• **ACTION ITEM**
The answer should consist of every line in the material below that has the word "aclr".

____ THE INPUT

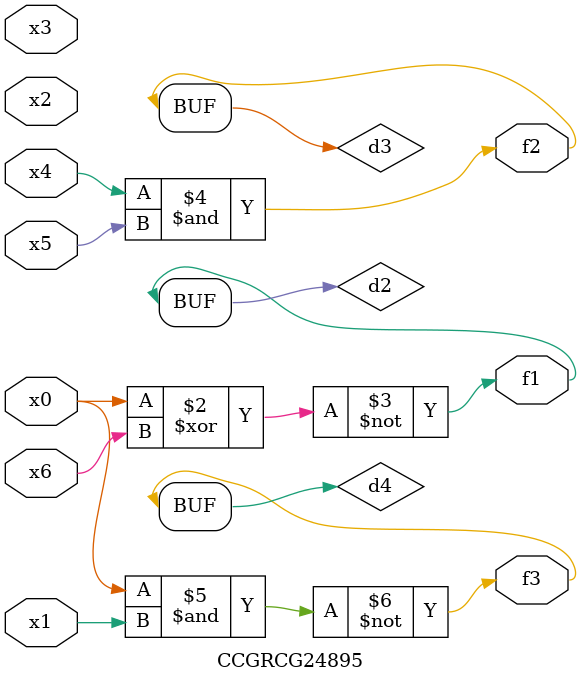
<source format=v>
module CCGRCG24895(
	input x0, x1, x2, x3, x4, x5, x6,
	output f1, f2, f3
);

	wire d1, d2, d3, d4;

	nor (d1, x0);
	xnor (d2, x0, x6);
	and (d3, x4, x5);
	nand (d4, x0, x1);
	assign f1 = d2;
	assign f2 = d3;
	assign f3 = d4;
endmodule

</source>
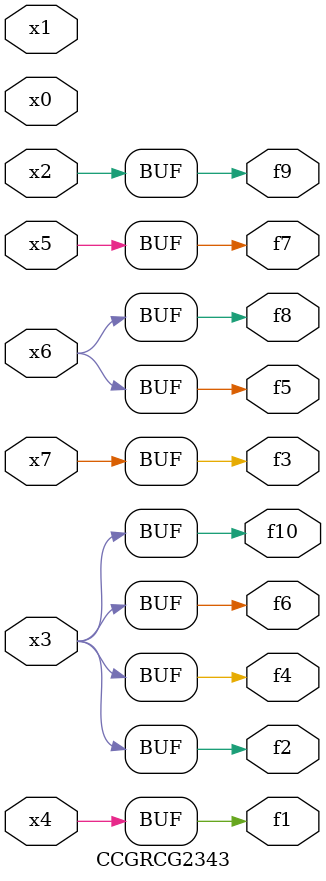
<source format=v>
module CCGRCG2343(
	input x0, x1, x2, x3, x4, x5, x6, x7,
	output f1, f2, f3, f4, f5, f6, f7, f8, f9, f10
);
	assign f1 = x4;
	assign f2 = x3;
	assign f3 = x7;
	assign f4 = x3;
	assign f5 = x6;
	assign f6 = x3;
	assign f7 = x5;
	assign f8 = x6;
	assign f9 = x2;
	assign f10 = x3;
endmodule

</source>
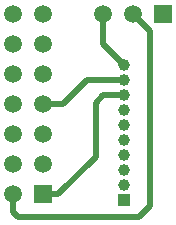
<source format=gbl>
%FSDAX24Y24*%
%MOIN*%
%SFA1B1*%

%IPPOS*%
%ADD10C,0.020000*%
%ADD11C,0.059100*%
%ADD12R,0.059100X0.059100*%
%ADD13R,0.039400X0.039400*%
%ADD14C,0.039400*%
%ADD15R,0.059100X0.059100*%
%LNprogrammer-1*%
%LPD*%
G54D10*
X003800Y006400D02*
Y007400D01*
Y006400D02*
X004500Y005700D01*
X004800Y007400D02*
X005350Y006850D01*
Y001000D02*
Y006850D01*
X000800Y000800D02*
Y001400D01*
Y000800D02*
X000950Y000650D01*
X005000*
X005350Y001000*
X001800Y005339D02*
Y005400D01*
Y001400D02*
X002300D01*
X003550Y002650*
Y004450*
X003800Y004700*
X004500*
X001800Y004400D02*
X002450D01*
X003250Y005200*
X004500*
G54D11*
X000800Y007400D03*
X001800D03*
X000800Y006400D03*
X001800D03*
X000800Y005400D03*
X001800D03*
X000800Y004400D03*
X001800D03*
X000800Y003400D03*
X001800D03*
X000800Y002400D03*
X001800D03*
X000800Y001400D03*
X004800Y007400D03*
X003800D03*
G54D12*
X001800Y001400D03*
G54D13*
X004500Y001200D03*
G54D14*
X004500Y001700D03*
Y002200D03*
Y002700D03*
Y003200D03*
Y003700D03*
Y004200D03*
Y004700D03*
Y005200D03*
Y005700D03*
G54D15*
X005800Y007400D03*
M02*
</source>
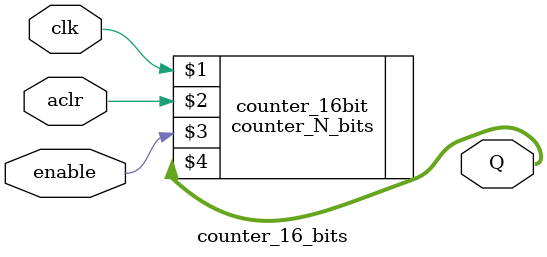
<source format=v>
module counter_16_bits(input clk, aclr, enable,
								output [15:0] Q);
								
	counter_N_bits#(16) counter_16bit(clk, aclr, enable, Q[15:0]);
	
endmodule

</source>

________

• **ANSWER FOR THIS EXERCISE**
module counter_16_bits(input clk, aclr, enable,
	counter_N_bits#(16) counter_16bit(clk, aclr, enable, Q[15:0]);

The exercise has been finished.